La Chiesa è umile e coraggiosa. Rimane un monito sempre valido l’invito rivolto a Simone di prendere il largo. La Chiesa non può mai accontentarsi di confini ristretti, di spazi angusti, di limiti autoimposti per paura o opportunità: il cristiano può dire una parola vera e buona per tutte le circostanze della vita, perché dove vi è un uomo, lì la Chiesa ha qualcosa da dire che proviene da Colui che l’ha mandata. Senza imporsi con arroganza, ma con semplice umiltà, ogni cristiano è chiamato a prendere il largo sulle strade della propria esistenza per portare, in ogni luogo, la presenza del Risorto.  

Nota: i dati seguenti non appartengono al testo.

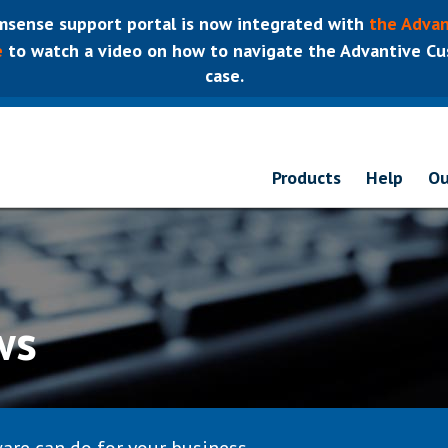
sense support portal is now integrated with
the Advan
e
to watch a video on how to navigate the Advantive Cus
case.
Products
Help
Ou
ws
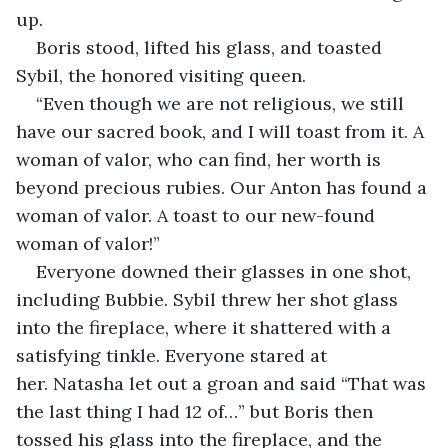
up.
Boris stood, lifted his glass, and toasted 
Sybil, the honored visiting queen.
“Even though we are not religious, we still 
have our sacred book, and I will toast from it. A 
woman of valor, who can find, her worth is 
beyond precious rubies. Our Anton has found a 
woman of valor. A toast to our new-found 
woman of valor!”
Everyone downed their glasses in one shot, 
including Bubbie. Sybil threw her shot glass 
into the fireplace, where it shattered with a 
satisfying tinkle. Everyone stared at 
her. Natasha let out a groan and said “That was 
the last thing I had 12 of…” but Boris then 
tossed his glass into the fireplace, and the 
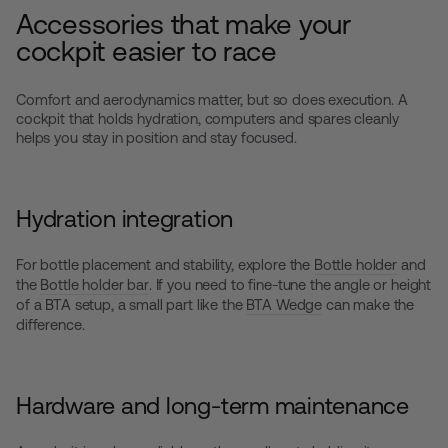
Accessories that make your
cockpit easier to race
Comfort and aerodynamics matter, but so does execution. A
cockpit that holds hydration, computers and spares cleanly
helps you stay in position and stay focused.
Hydration integration
For bottle placement and stability, explore the
Bottle holder
and
the
Bottle holder bar
. If you need to fine-tune the angle or height
of a BTA setup, a small part like the
BTA Wedge
can make the
difference.
Hardware and long-term maintenance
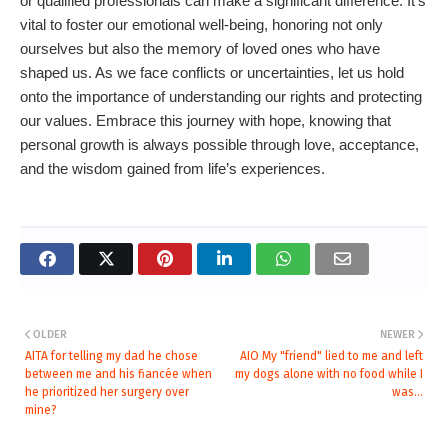
or qualified professionals can make a significant difference. It's
vital to foster our emotional well-being, honoring not only
ourselves but also the memory of loved ones who have
shaped us. As we face conflicts or uncertainties, let us hold
onto the importance of understanding our rights and protecting
our values. Embrace this journey with hope, knowing that
personal growth is always possible through love, acceptance,
and the wisdom gained from life’s experiences.
OLDER
NEWER
AITA for telling my dad he chose
AIO My "friend" lied to me and left
between me and his fiancée when
my dogs alone with no food while I
he prioritized her surgery over
was...
mine?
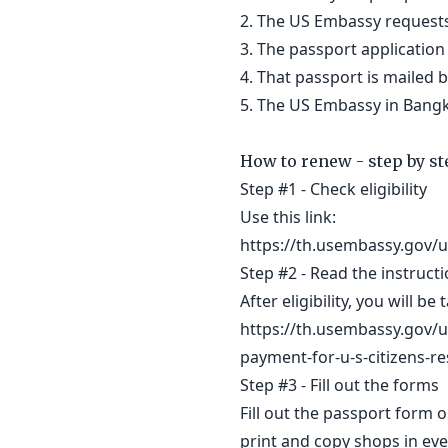
2. The US Embassy requests
3. The passport application
4. That passport is mailed
5. The US Embassy in Bangko
How to renew - step by st
Step #1 - Check eligibility
Use this link:
https://th.usembassy.gov/u
Step #2 - Read the instruct
After eligibility, you will be
https://th.usembassy.gov/u-
payment-for-u-s-citizens-re
Step #3 - Fill out the forms
Fill out the passport form o
print and copy shops in eve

La Chiesa, infine, vive di comunione. L’ultima considerazione prende il via da un’immagine ed è una proposta molto libera che non ha certamente grande fondamento nel racconto, però mi sembra suggestiva. Per portare a riva la grande quantità di pesci che Simone e chi è con lui sulla barca, immaginiamo Andrea suo fratello, benché di lui Luca qui non dica nulla, chiedono aiuto ai compagni che sono sull’altra imbarcazione. Ogni cristiano vive la sua fede nella comunione con gli altri che la condividono con lui, anche se spesso gli altri appartengono a cammini particolari che conducono nella stessa direzione con sottolineature diverse. Si può qui pensare alle molte vocazioni che generano differenti stati di vita, alle molteplici appartenenze delle comunità religiose, alla scelta di differenti movimenti e associazioni o alle realtà di parrocchie diverse chiamate, o costrette, a camminare insieme. Per il cristiano collaborare (chiedendo o donando aiuto) non è una possibilità, ma parte costitutiva del suo essere, perché solo così, nella comunione dell’unità e delle differenze, è possibile portare a termine la comune missione che il Signore ha affidato alla Chiesa e a ciascun credente.